=== SUPPLIED DATA ===
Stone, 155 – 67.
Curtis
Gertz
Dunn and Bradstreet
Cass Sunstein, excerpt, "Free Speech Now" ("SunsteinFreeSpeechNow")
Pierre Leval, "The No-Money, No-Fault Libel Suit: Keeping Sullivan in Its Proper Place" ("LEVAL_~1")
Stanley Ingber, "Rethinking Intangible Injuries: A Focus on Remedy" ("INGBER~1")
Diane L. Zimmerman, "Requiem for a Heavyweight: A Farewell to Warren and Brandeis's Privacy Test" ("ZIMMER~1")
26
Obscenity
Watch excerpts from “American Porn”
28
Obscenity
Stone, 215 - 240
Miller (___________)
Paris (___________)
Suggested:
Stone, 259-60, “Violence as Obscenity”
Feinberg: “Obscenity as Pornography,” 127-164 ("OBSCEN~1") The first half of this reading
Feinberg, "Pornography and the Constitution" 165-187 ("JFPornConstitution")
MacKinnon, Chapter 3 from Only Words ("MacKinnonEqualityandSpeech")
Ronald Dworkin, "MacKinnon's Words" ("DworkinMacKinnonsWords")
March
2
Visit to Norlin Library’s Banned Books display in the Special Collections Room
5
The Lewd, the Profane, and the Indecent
===
= EXERCISE DIRECTIONS =
Copy all the records above exactly, missing none.

= WRITTEN RESPONSE =
Stone, 155 – 67.
Curtis
Gertz
Dunn and Bradstreet
Cass Sunstein, excerpt, "Free Speech Now" ("SunsteinFreeSpeechNow")
Pierre Leval, "The No-Money, No-Fault Libel Suit: Keeping Sullivan in Its Proper Place" ("LEVAL_~1")
Stanley Ingber, "Rethinking Intangible Injuries: A Focus on Remedy" ("INGBER~1")
Diane L. Zimmerman, "Requiem for a Heavyweight: A Farewell to Warren and Brandeis's Privacy Test" ("ZIMMER~1")
26
Obscenity
Watch excerpts from “American Porn”
28
Obscenity
Stone, 215 - 240
Miller (___________)
Paris (___________)
Suggested:
Stone, 259-60, “Violence as Obscenity”
Feinberg: “Obscenity as Pornography,” 127-164 ("OBSCEN~1") The first half of this reading
Feinberg, "Pornography and the Constitution" 165-187 ("JFPornConstitution")
MacKinnon, Chapter 3 from Only Words ("MacKinnonEqualityandSpeech")
Ronald Dworkin, "MacKinnon's Words" ("DworkinMacKinnonsWords")
March
2
Visit to Norlin Library’s Banned Books display in the Special Collections Room
5
The Lewd, the Profane, and the Indecent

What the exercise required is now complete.